━━━━━ RECORDS FOR THE EXERCISE ━━━━━

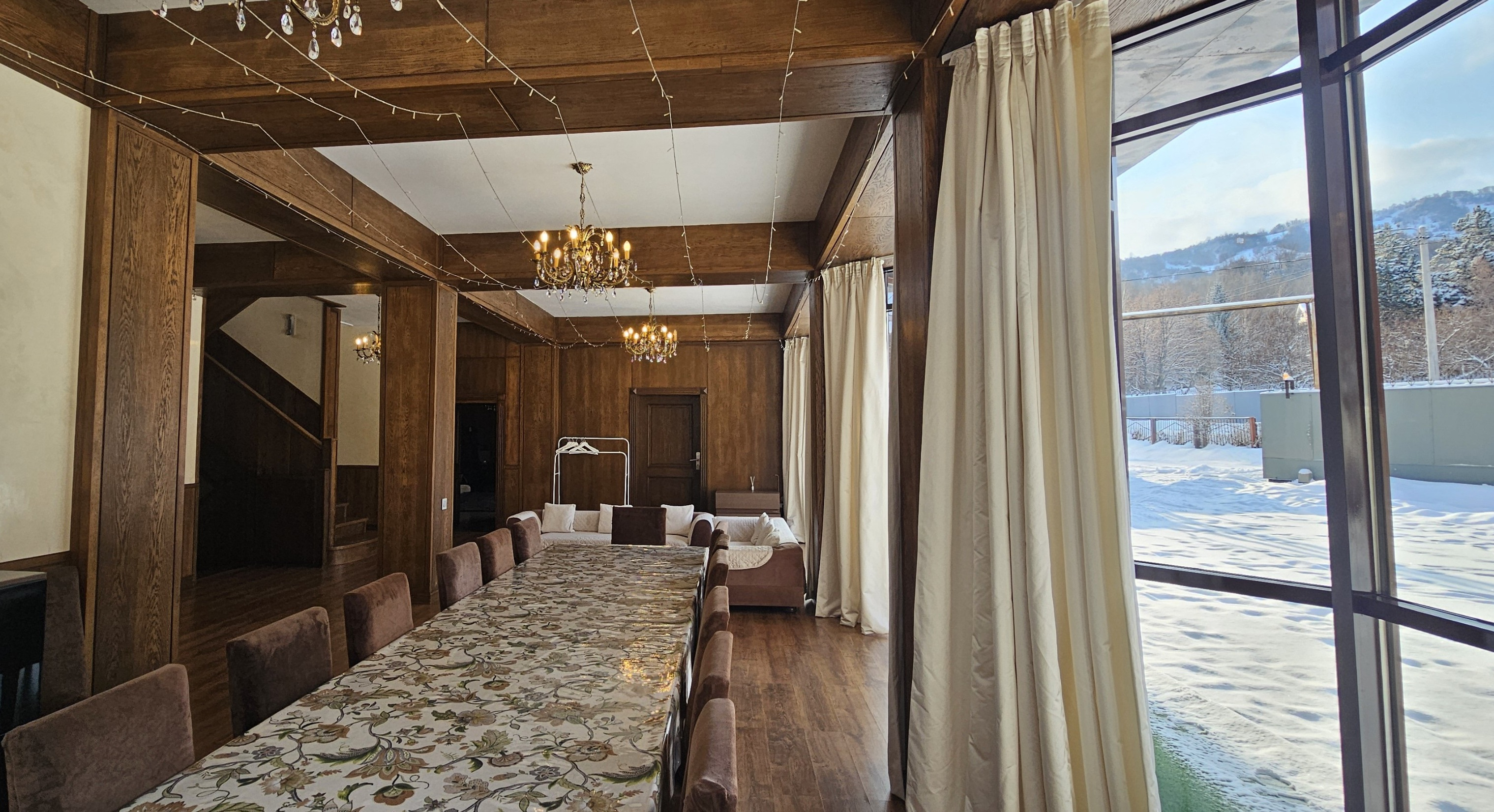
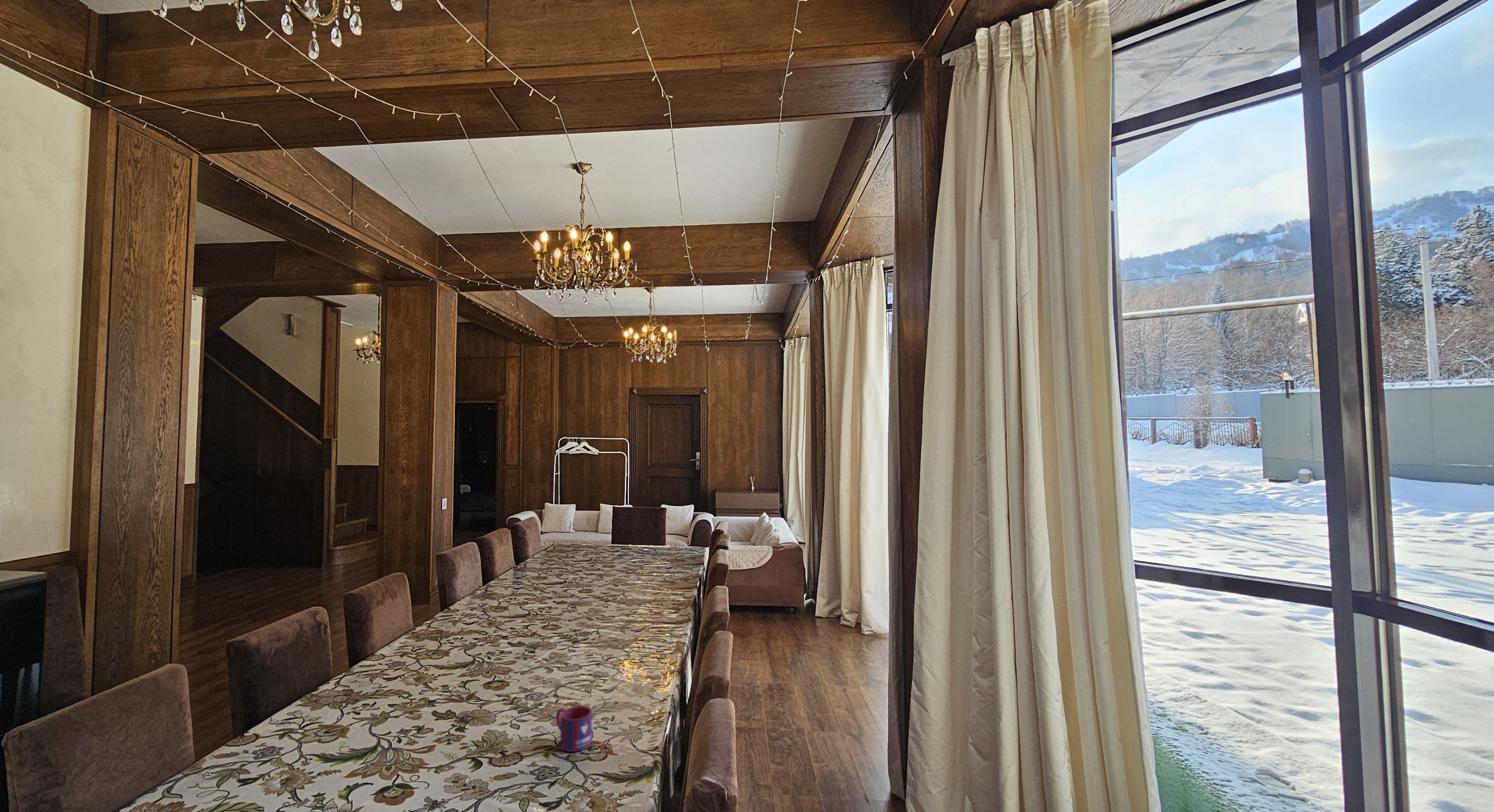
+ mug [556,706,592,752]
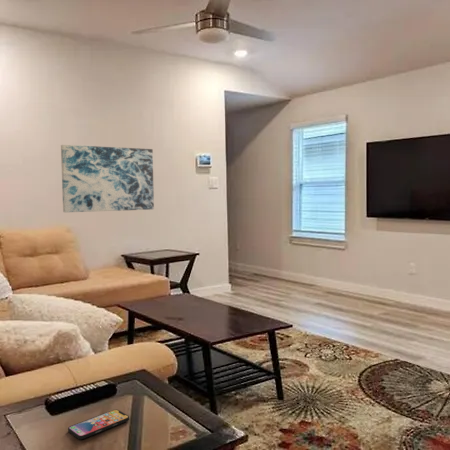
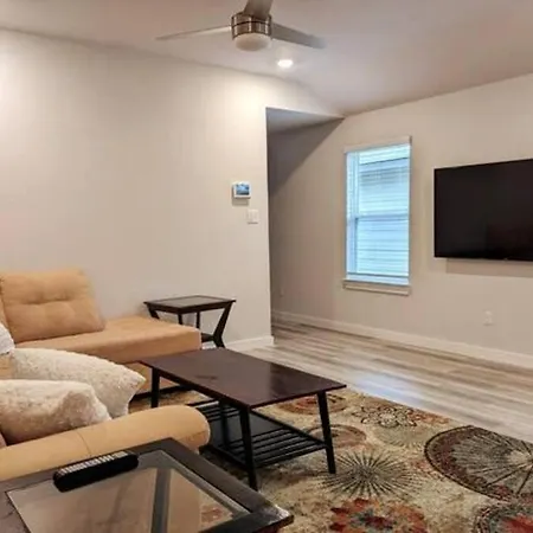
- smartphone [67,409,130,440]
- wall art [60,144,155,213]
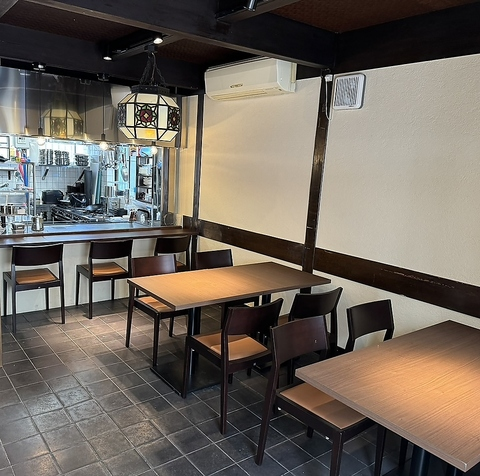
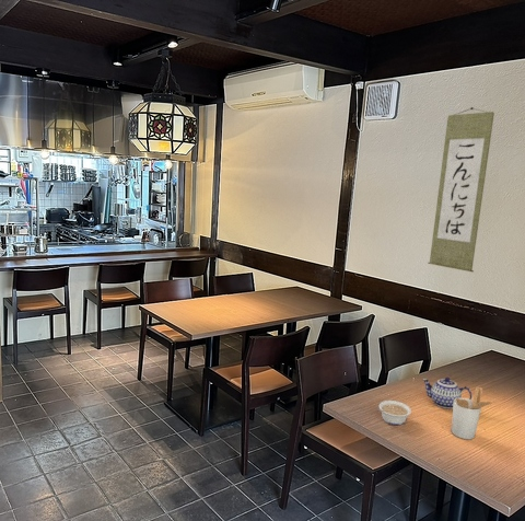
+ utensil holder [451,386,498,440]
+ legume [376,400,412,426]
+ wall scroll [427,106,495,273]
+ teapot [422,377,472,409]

━━━━━

__WHAT THE TASK ASKS__. What's needed here is an exact repeat of all the records above, pictures excluded.

__REPLY TO THE EXERCISE__.
+ mug [556,706,592,752]
- smartphone [67,409,130,440]
- wall art [60,144,155,213]
+ utensil holder [451,386,498,440]
+ legume [376,400,412,426]
+ wall scroll [427,106,495,273]
+ teapot [422,377,472,409]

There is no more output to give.